- REQUEST -
Copy the data below exactly, everything from its very start down to the line that contains "658592070323", both of those lines included. Leave the pictures out of your answer.

- SUPPLIED DATA -
*** Block opens ***
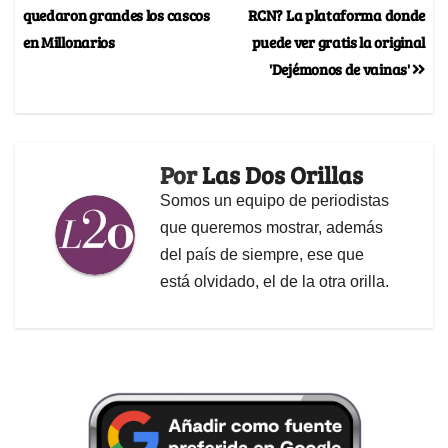
quedaron grandes los cascos
RCN? La plataforma donde
en Millonarios
puede ver gratis la original
'Dejémonos de vainas'
Por
Las Dos Orillas
Somos un equipo de periodistas
que queremos mostrar, además
del país de siempre, ese que
está olvidado, el de la otra orilla.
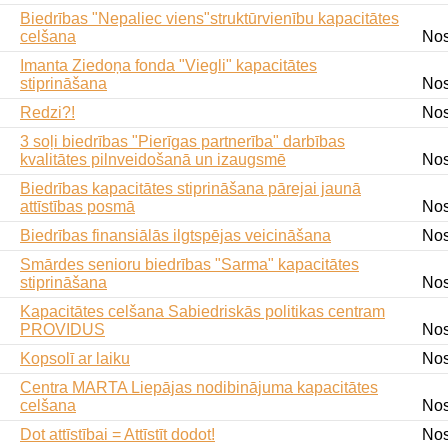
Biedrības "Nepaliec viens"struktūrvienību kapacitātes
celšana
Nos
Imanta Ziedoņa fonda "Viegli" kapacitātes
stiprināšana
Nos
Redzi?!
Nos
3 soļi biedrības "Pierīgas partnerība" darbības
kvalitātes pilnveidošanā un izaugsmē
Nos
Biedrības kapacitātes stiprināšana pārejai jaunā
attīstības posmā
Nos
Biedrības finansiālās ilgtspējas veicināšana
Nos
Smārdes senioru biedrības "Sarma" kapacitātes
stiprināšana
Nos
Kapacitātes celšana Sabiedriskās politikas centram
PROVIDUS
Nos
Kopsolī ar laiku
Nos
Centra MARTA Liepājas nodibinājuma kapacitātes
celšana
Nos
Dot attīstībai = Attīstīt dodot!
Nos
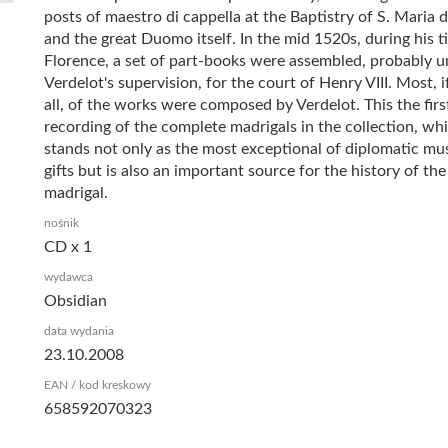
posts of maestro di cappella at the Baptistry of S. Maria d
and the great Duomo itself. In the mid 1520s, during his t
Florence, a set of part-books were assembled, probably 
Verdelot's supervision, for the court of Henry VIII. Most, i
all, of the works were composed by Verdelot. This the firs
recording of the complete madrigals in the collection, wh
stands not only as the most exceptional of diplomatic mus
gifts but is also an important source for the history of the
madrigal.
nośnik
CD x 1
wydawca
Obsidian
data wydania
23.10.2008
EAN / kod kreskowy
658592070323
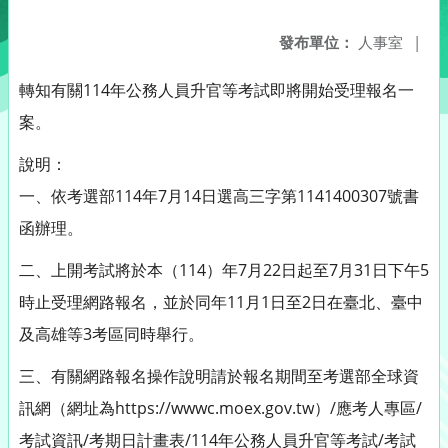
發布單位：
人事室
|
轉知有關114年公務人員升官等考試即將開始受理報名一
案。
說明：
一、依考選部114年7月14日選高三字第1141400307號書
函辦理。
二、上開考試將於本（114）年7月22日起至7月31日下午5
時止受理網路報名，並於同年11月1日至2日在臺北、臺中
及高雄等3考區同時舉行。
三、有關網路報名操作說明請於報名期間至考選部全球資
訊網（網址為https://wwwc.moex.gov.tw）/應考人專區/
考試資訊/考期日計畫表/114年公務人員升官等考試/考試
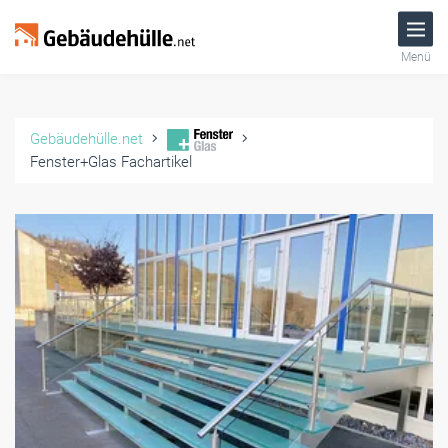
Menü
Gebäudehülle.net
Fenster+Glas Fachartikel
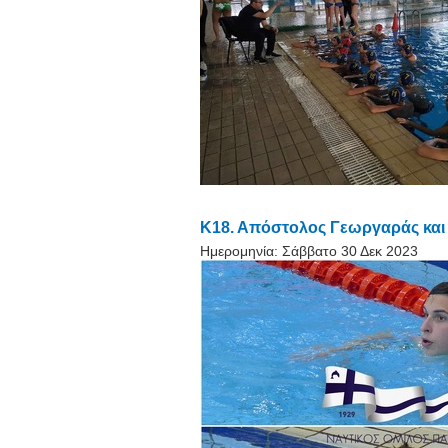
Κ18. Απόστολος Γεωργαράς και
Ημερομηνία:
Σάββατο 30 Δεκ 2023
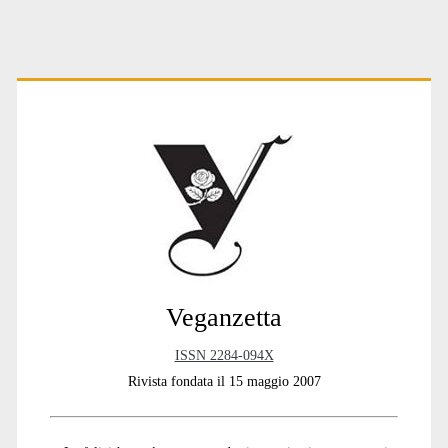
Primary
Sidebar
Veganzetta
ISSN 2284-094X
Rivista fondata il 15 maggio 2007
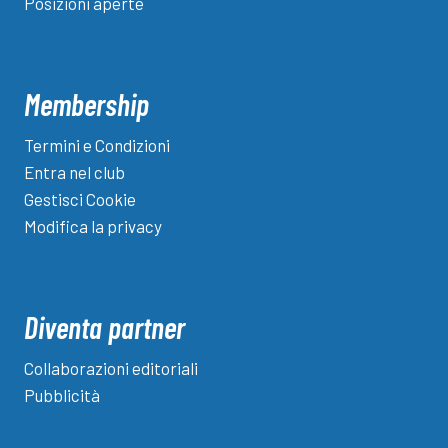
Posizioni aperte
Membership
Termini e Condizioni
Entra nel club
Gestisci Cookie
Modifica la privacy
Diventa partner
Collaborazioni editoriali
Pubblicità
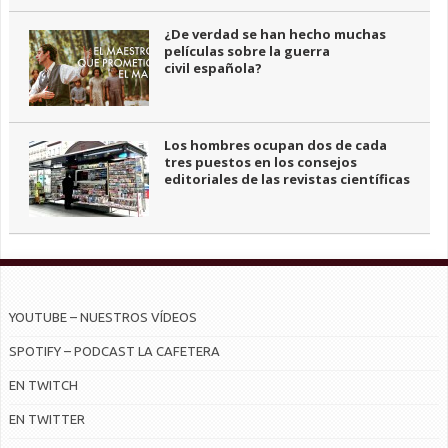
¿De verdad se han hecho muchas
películas sobre la guerra
civil española?
Los hombres ocupan dos de cada
tres puestos en los consejos
editoriales de las revistas científicas
YOUTUBE – NUESTROS VÍDEOS
SPOTIFY – PODCAST LA CAFETERA
EN TWITCH
EN TWITTER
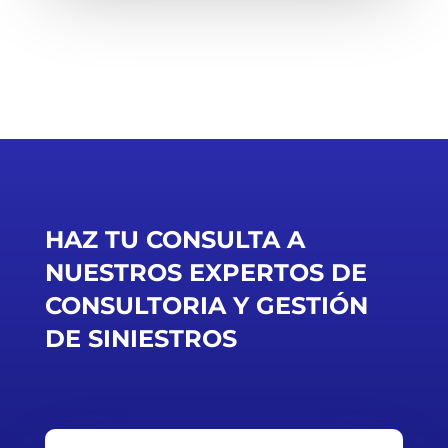
HAZ TU CONSULTA A
NUESTROS EXPERTOS DE
C
ONSULTORIA Y GESTIÓN
DE SINIESTROS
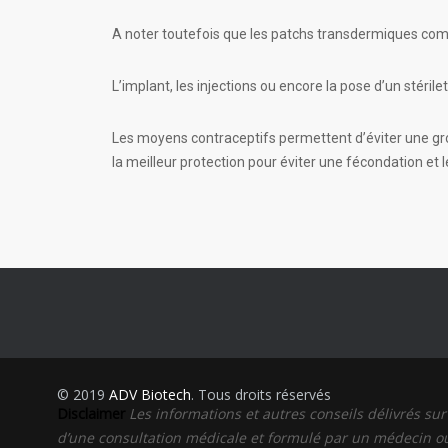
A noter toutefois que les patchs transdermiques co
L’implant, les injections ou encore la pose d’un stéri
Les moyens contraceptifs permettent d’éviter une gros
la meilleur protection pour éviter une fécondation et l
© 2019
ADV Biotech
. Tous droits réservés
Disclaimer
Les informations et autres conseils délivrés su
d’une consultation médicale et formulé par un médecin ou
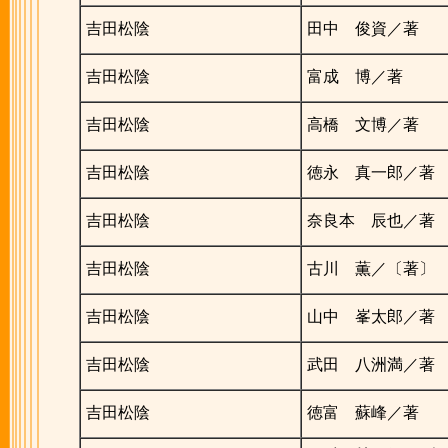
吉田松陰
田中 俊資／著
吉田松陰
富成 博／著
吉田松陰
高橋 文博／著
吉田松陰
徳永 真一郎／著
吉田松陰
奈良本 辰也／著
吉田松陰
古川 薫／〔著〕
吉田松陰
山中 峯太郎／著
吉田松陰
武田 八洲満／著
吉田松陰
徳富 蘇峰／著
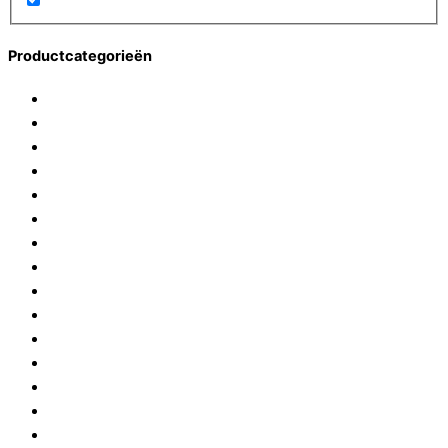
Productcategorieën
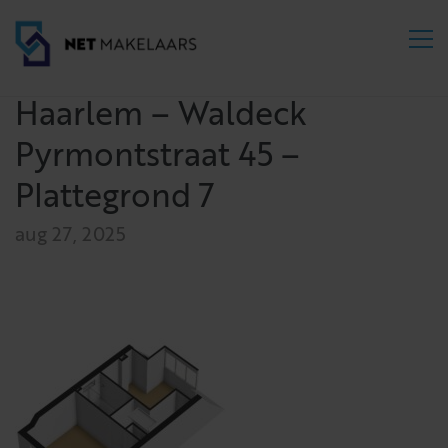
Haarlem – Waldeck
Pyrmontstraat 45 –
Plattegrond 7
aug 27, 2025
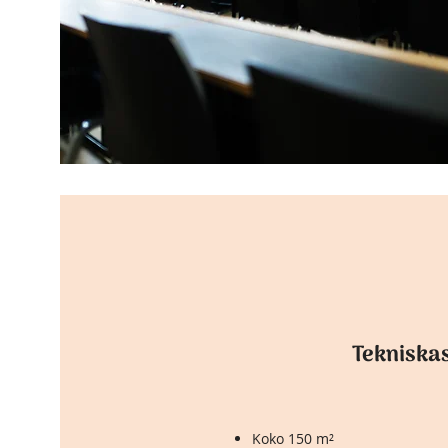
Tekniskas
Koko 150 m²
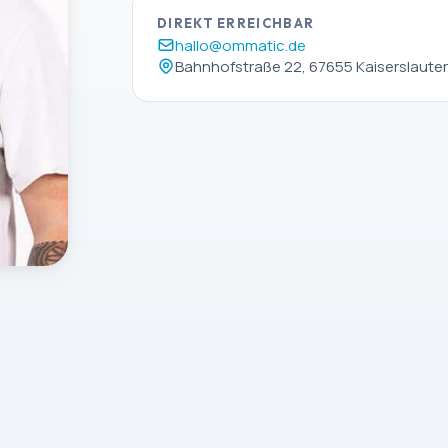
DIREKT ERREICHBAR
hallo@ommatic.de
Bahnhofstraße 22, 67655 Kaiserslaute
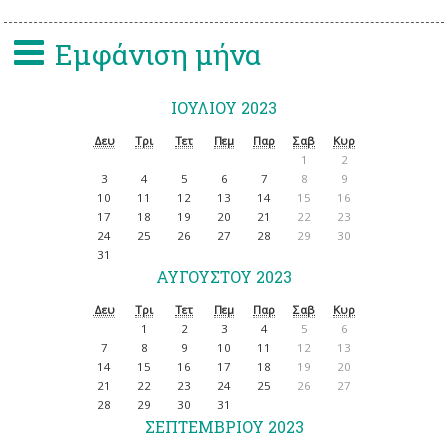
Εμφάνιση μήνα
ΙΟΥΛΊΟΥ 2023
Δευ
Τρι
Τετ
Πεμ
Παρ
Σαβ
Κυρ
1
2
3
4
5
6
7
8
9
10
11
12
13
14
15
16
17
18
19
20
21
22
23
24
25
26
27
28
29
30
31
ΑΥΓΟΎΣΤΟΥ 2023
Δευ
Τρι
Τετ
Πεμ
Παρ
Σαβ
Κυρ
1
2
3
4
5
6
7
8
9
10
11
12
13
14
15
16
17
18
19
20
21
22
23
24
25
26
27
28
29
30
31
ΣΕΠΤΕΜΒΡΊΟΥ 2023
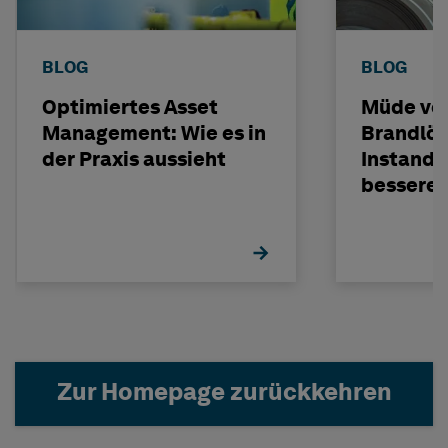
BLOG
BLOG
Optimiertes Asset
Müde vo
Management: Wie es in
Brandlös
der Praxis aussieht
Instandh
bessere 
sehen?
Zur Homepage zurückkehren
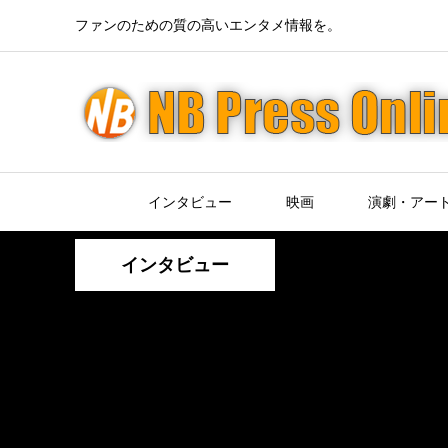
ファンのための質の高いエンタメ情報を。
インタビュー
映画
演劇・アー
インタビュー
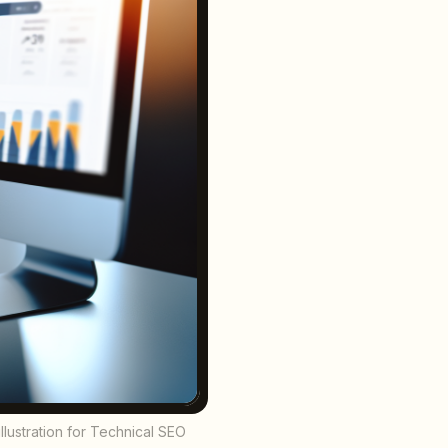
llustration for Technical SEO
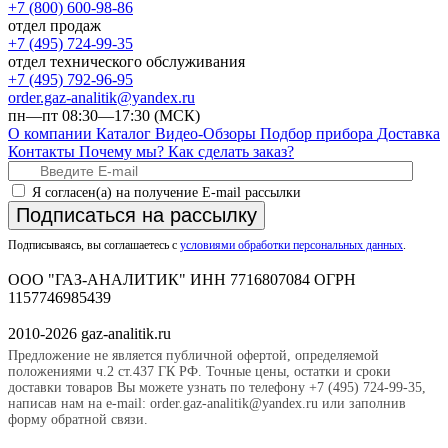
+7 (800) 600-98-86
отдел продаж
+7 (495) 724-99-35
отдел технического обслуживания
+7 (495) 792-96-95
order.gaz-analitik@yandex.ru
пн—пт 08:30—17:30 (МСК)
О компании
Каталог
Видео-Обзоры
Подбор прибора
Доставка
Контакты
Почему мы?
Как сделать заказ?
Я согласен(а) на получение E-mail рассылки
Подписаться на рассылку
Подписываясь, вы соглашаетесь с
условиями обработки персональных данных
.
ООО "ГАЗ-АНАЛИТИК" ИНН 7716807084 ОГРН
1157746985439
2010-2026 gaz-analitik.ru
Предложение не является публичной офертой, определяемой
положениями ч.2 ст.437 ГК РФ. Точные цены, остатки и сроки
доставки товаров Вы можете узнать по телефону +7 (495) 724-99-35,
написав нам на e-mail: order.gaz-analitik@yandex.ru или заполнив
форму обратной связи.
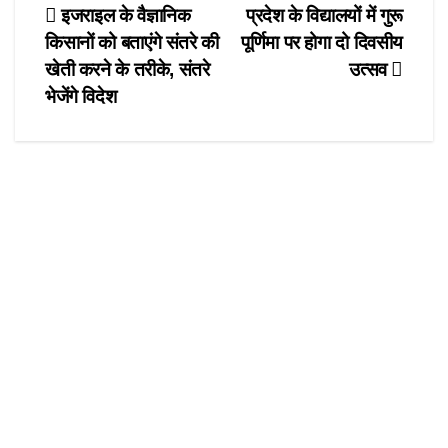
e
o
e
Post
इजराइल के वैज्ञानिक
प्रदेश के विद्यालयों में गुरू
b
d
किसानों को बताएंगे संतरे की
पूर्णिमा पर होगा दो दिवसीय
navigation
o
o
खेती करने के तरीके, संतरे
उत्सव
o
n
भेजेंगे विदेश
k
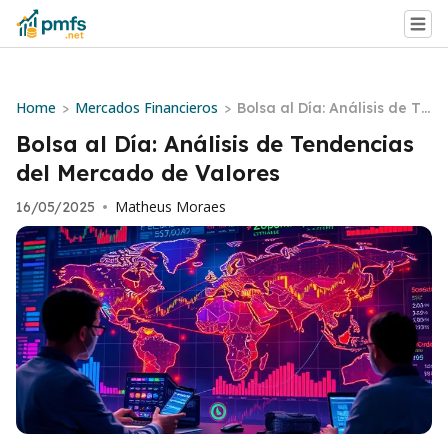
Home
Mercados Financieros
>
>
Bolsa al Día: Análisis de Te
ndencias del Mercado de
Bolsa al Día: Análisis de Tendencias
Valores
del Mercado de Valores
Matheus Moraes
16/05/2025
•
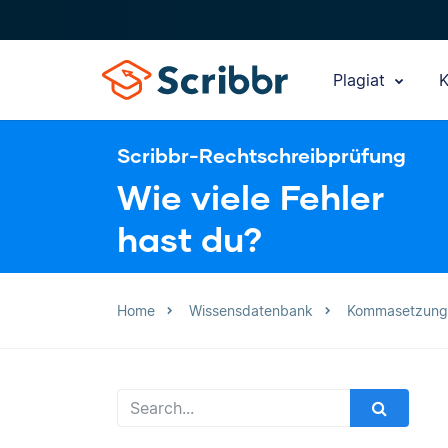
Plagiat
K
Scribbr-Rechtschreibprüfung
Wie viele Fehler
hast du?
Home
Wissensdatenbank
Kommasetzung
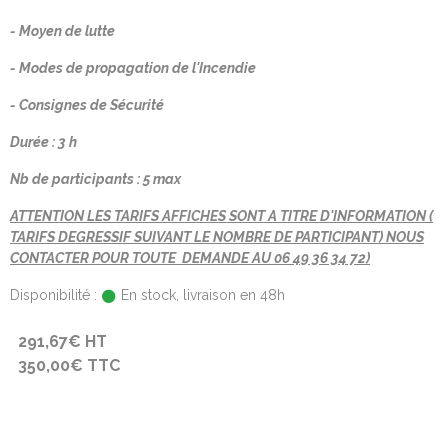
- Moyen de lutte
- Modes de propagation de l'Incendie
- Consignes de Sécurité
Durée : 3 h
Nb de participants : 5 max
ATTENTION LES TARIFS AFFICHES SONT A TITRE D'INFORMATION (
TARIFS DEGRESSIF SUIVANT LE NOMBRE DE PARTICIPANT) NOUS
CONTACTER POUR TOUTE DEMANDE AU 06 49 36 34 72)
Disponibilité :
En stock, livraison en 48h
291,67€ HT
350,00€ TTC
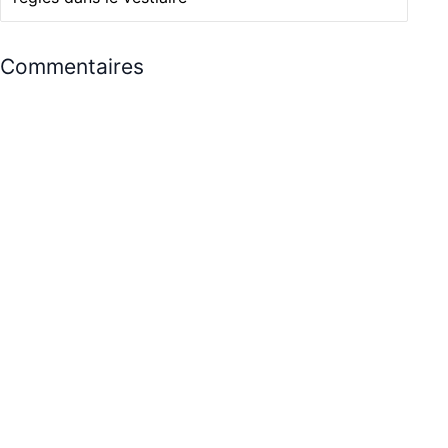
Commentaires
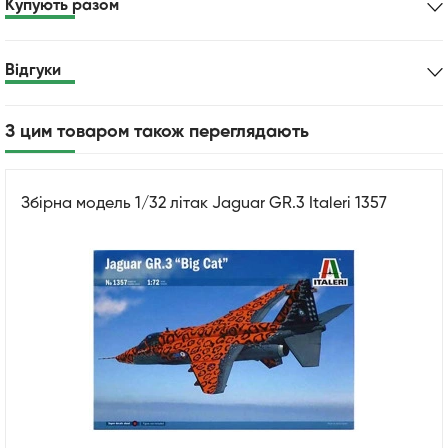
Купують разом
Відгуки
З цим товаром також переглядають
Збірна модель 1/32 літак Jaguar GR.3 Italeri 1357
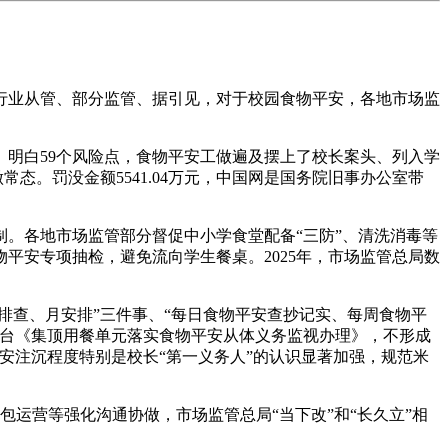
业从管、部分监管、据引见，对于校园食物平安，各地市场监
明白59个风险点，食物平安工做遍及摆上了校长案头、列入学
态。罚没金额5541.04万元，中国网是国务院旧事办公室带
。各地市场监管部分督促中小学食堂配备“三防”、清洗消毒等
平安专项抽检，避免流向学生餐桌。2025年，市场监管总局数
查、月安排”三件事、“每日食物平安查抄记实、每周食物平
出台《集顶用餐单元落实食物平安从体义务监视办理》，不形成
平安注沉程度特别是校长“第一义务人”的认识显著加强，规范米
运营等强化沟通协做，市场监管总局“当下改”和“长久立”相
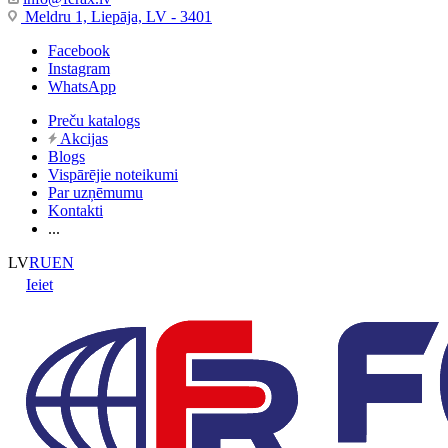
Meldru 1, Liepāja, LV - 3401
Facebook
Instagram
WhatsApp
Preču katalogs
Akcijas
Blogs
Vispārējie noteikumi
Par uzņēmumu
Kontakti
...
LV
RU
EN
Ieiet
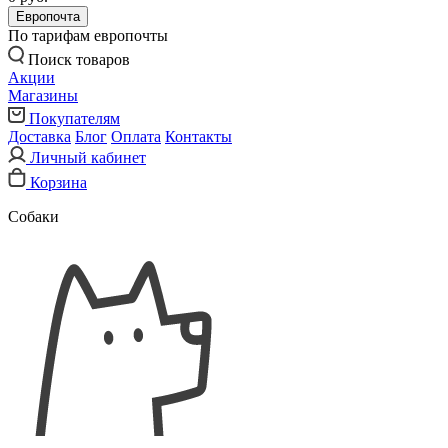
Европочта
По тарифам европочты
Поиск товаров
Акции
Магазины
Покупателям
Доставка
Блог
Оплата
Контакты
Личный кабинет
Корзина
Собаки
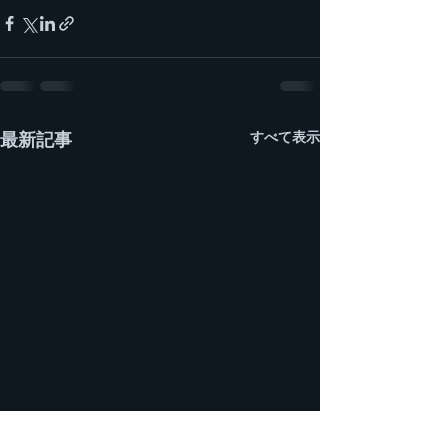
すべて表示
最新記事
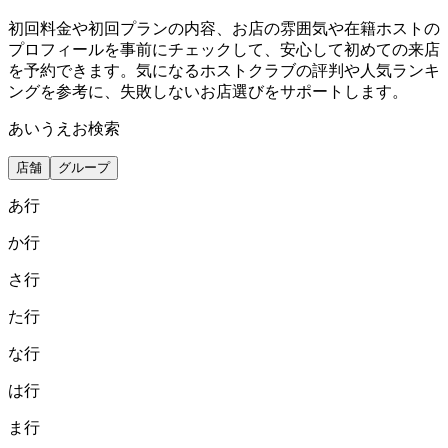
初回料金や初回プランの内容、お店の雰囲気や在籍ホストの
プロフィールを事前にチェックして、安心して初めての来店
を予約できます。気になるホストクラブの評判や人気ランキ
ングを参考に、失敗しないお店選びをサポートします。
あいうえお検索
店舗
グループ
あ
行
か
行
さ
行
た
行
な
行
は
行
ま
行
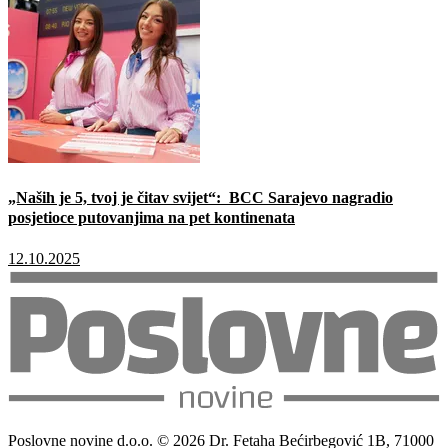
„Naših je 5, tvoj je čitav svijet“: BCC Sarajevo nagradio
posjetioce putovanjima na pet kontinenata
12.10.2025
Poslovne novine d.o.o. © 2026 Dr. Fetaha Bećirbegović 1B, 71000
*** Block closes ***
- SOLUTION -
quedaron grandes los cascos
RCN? La plataforma donde
en Millonarios
puede ver gratis la original
'Dejémonos de vainas'
Por
Las Dos Orillas
Somos un equipo de periodistas
que queremos mostrar, además
del país de siempre, ese que
está olvidado, el de la otra orilla.
Biedrības "Nepaliec viens"struktūrvienību kapacitātes
celšana
Nos
Imanta Ziedoņa fonda "Viegli" kapacitātes
stiprināšana
Nos
Redzi?!
Nos
3 soļi biedrības "Pierīgas partnerība" darbības
kvalitātes pilnveidošanā un izaugsmē
Nos
Biedrības kapacitātes stiprināšana pārejai jaunā
attīstības posmā
Nos
Biedrības finansiālās ilgtspējas veicināšana
Nos
Smārdes senioru biedrības "Sarma" kapacitātes
stiprināšana
Nos
Kapacitātes celšana Sabiedriskās politikas centram
PROVIDUS
Nos
Kopsolī ar laiku
Nos
Centra MARTA Liepājas nodibinājuma kapacitātes
celšana
Nos
Dot attīstībai = Attīstīt dodot!
Nos
posts of maestro di cappella at the Baptistry of S. Maria d
and the great Duomo itself. In the mid 1520s, during his t
Florence, a set of part-books were assembled, probably 
Verdelot's supervision, for the court of Henry VIII. Most, i
all, of the works were composed by Verdelot. This the firs
recording of the complete madrigals in the collection, wh
stands not only as the most exceptional of diplomatic mus
gifts but is also an important source for the history of the
madrigal.
nośnik
CD x 1
wydawca
Obsidian
data wydania
23.10.2008
EAN / kod kreskowy
658592070323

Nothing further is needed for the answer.